Democrats in “reproductive sanctuary states” like New York have passed laws shoring up abortion rights. Rights activists in states like Michigan are collecting petition signatures to enshrine abortion access in state constitutions.  

Meanwhile, Michigan is one of eight states with abortion bans that haven't been enforced since 1973, according to the Guttmacher Institute, which researches and advocates for reproductive rights. 

Kentucky, where one abortion clinic remains, has laws on the books that would immediately reduce or eliminate access to abortion. The state constitution in West Virginia explicitly bans abortion. 

A dozen states have passed “trigger laws” designed to take effect the moment Roe falls. Ohio Sen. Kristina Roegner, R-Hudson, introduced a trigger law in 2021. The bill hasn’t moved out of committee, and Roegner said she expects her conservative peers in the House to take the next step.

Gonidakis, the leading anti-abortion lobbyist in Ohio, said Republicans Marilyn John, a former Richland County commissioner, and Jean Schmidt, a former congresswoman and president of Cincinnati Right to Life, will introduce a companion trigger law in the Ohio House to expedite the law’s passage. 

The law would criminalize abortions with a six-month to two-year jail sentence and a $2,500 fine, unless performed to save the life or physical well-being of the pregnant woman.

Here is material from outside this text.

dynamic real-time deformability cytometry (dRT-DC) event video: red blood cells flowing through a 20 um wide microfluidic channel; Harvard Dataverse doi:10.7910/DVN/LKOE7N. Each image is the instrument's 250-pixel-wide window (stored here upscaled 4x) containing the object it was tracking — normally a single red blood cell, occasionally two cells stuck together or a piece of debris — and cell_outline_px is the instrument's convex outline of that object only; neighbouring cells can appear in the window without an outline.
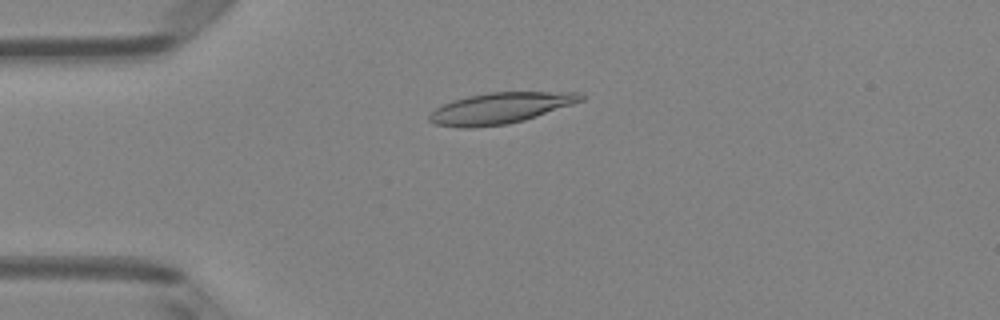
{"species": "Egyptian fruit bat (a non-hibernating species)", "species_latin": "Rousettus aegyptiacus", "temperature_condition": "room temperature", "stored_images_in_passage": 51, "camera_frame_rate_fps": 3000, "um_per_image_px": 0.085, "animal": {"sex": "female"}, "frame": {"image": 1, "passage_image": 13, "time_ms": 4.0, "image_size_px": [1000, 320], "cell_outline_px": [[584, 100], [524, 120], [508, 124], [472, 128], [460, 128], [436, 124], [428, 120], [428, 116], [436, 108], [452, 100], [468, 96], [488, 92], [580, 92], [584, 96]], "centroid_in_image_um": [42.5, 9.19], "position_along_channel_um": 42.5, "area_um2": 27.28}}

Promoting abortions would also be a first-degree misdemeanor.

Gonidakis and Ohio Right to Life are the lead plaintiffs in a lawsuit to remove the Ohio Supreme Court, which has rejected multiple maps, from the redistricting process.

With no clout among Republicans in the Statehouse, abortion-rights groups are urging voters to show up at the polls this year for candidates like Emilia Sykes, an Akron Democrat with a master’s degree in public health who is running for Congress, and Nan Whaley, a gubernatorial candidate and mayor who’s “worked with us for years to keep the only clinic in Dayton open,” Miracle said.  

“We are endorsing candidates who are passionately pro-choice,” said Miracle.

“We are looking for people who understand what is at stake and who are willing to get into the ring with us and do what is required to serve the people who need access to abortions without judgment or delay.”

Abortion-rights advocates say marginalized groups with higher rates of unintended pregnancies would be disproportionately impacted financially, medically and socially if the U.S. Supreme Court overturns Roe and the few remaining abortion clinics, including the only facilities in Dayton and Cincinnati, are forced to close.

“Not only are they going to be disproportionately impacted because of the access to abortions, but a lot of the clinics providing abortions are oftentimes” the primary source of birth control, health screenings and other medical services, said community advocate and scholar Jenn Dye, director of the Nathaniel R. Jones Center for Race, Gender, and Social Justice at the University of Cincinnati. “And not just people of color but for women of lower income, basically that’s their source of health care.

"So, when those clinics close … I would not be surprised if we saw a … decline in health care in general for women. And it's going to disproportionately impact people of color, women of color. And that's going to be tragic.” 

Abortion-rights groups have been sounding the alarm that people without the means to leave Ohio for legal abortions in other states will turn to methods of ending pregnancies that frequently killed or maimed women before Roe. 

“And, you know,” said Dye, “I think that is a more valid fear than what people want to give credit.”